Shell sort generalizes insertion sort by sorting elements that are gap positions apart, then shrinking the gap until it reaches 1. By the time gap = 1, the array is nearly sorted and the final insertion-sort pass is fast. The exact complexity depends on the gap sequence chosen.
| Best | Average | Worst | Space (Worst) |
|---|---|---|---|
Ω(n log n) |
Θ(n(log n)²) |
O(n(log n)²) |
O(1) |
Pick a decreasing sequence of gaps ending at 1 (e.g. Knuth: 1, 4, 13, 40, …). For each gap, run insertion sort on the subarrays formed by elements gap apart. Larger gaps move elements long distances early; the final gap-1 pass cleans up.
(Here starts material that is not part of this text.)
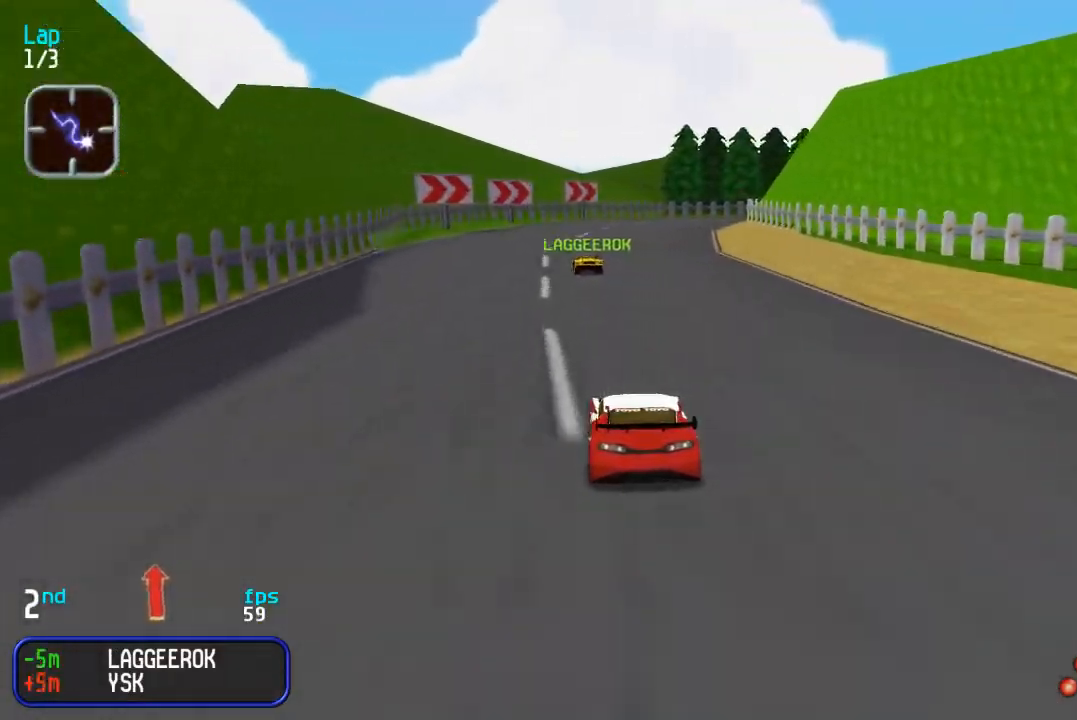
Gameplay with a controller (arcade stick); each line is a JSON object with the inputs held at the frame after it. "events" lists button and stick changes between this image and that frame as [ms after this image, input, new state], when the widget could be followed in between. Not read: L3 R3.
{"buttons": ["DPAD_UP", "DPAD_RIGHT"], "events": [[417, "DPAD_RIGHT", "down"]]}
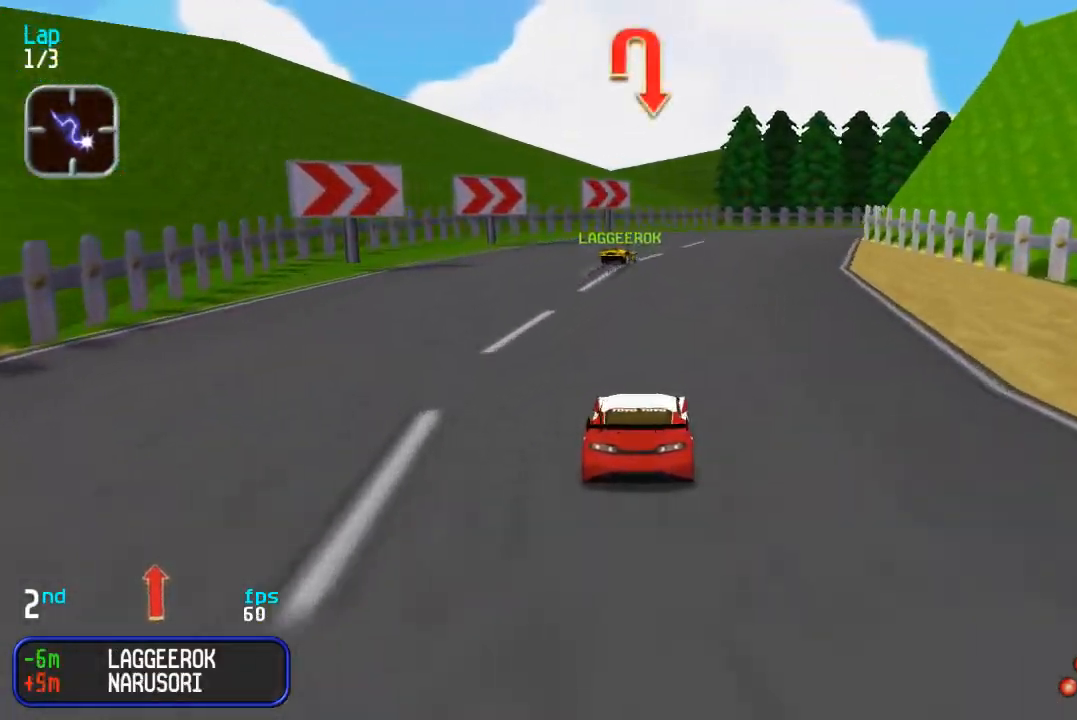
{"buttons": ["DPAD_UP", "DPAD_RIGHT"], "events": [[17, "DPAD_RIGHT", "up"], [200, "DPAD_RIGHT", "down"], [333, "DPAD_RIGHT", "up"], [400, "DPAD_RIGHT", "down"]]}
With Sedgewick's gaps the worst case drops to O(n^(4/3)).
def shell_sort(arr):
"""In-place Shell sort using Knuth's gap sequence."""
n = len(arr)
gap = 1
while gap < n // 3:
gap = 3 * gap + 1
while gap > 0:
for i in range(gap, n):
x = arr[i]
j = i
while j >= gap and arr[j - gap] > x:
arr[j] = arr[j - gap]
j -= gap
arr[j] = x
gap //= 3
return arr
print(shell_sort([3, 6, 1, 8, 2, 9, 4])) # [1, 2, 3, 4, 6, 8, 9]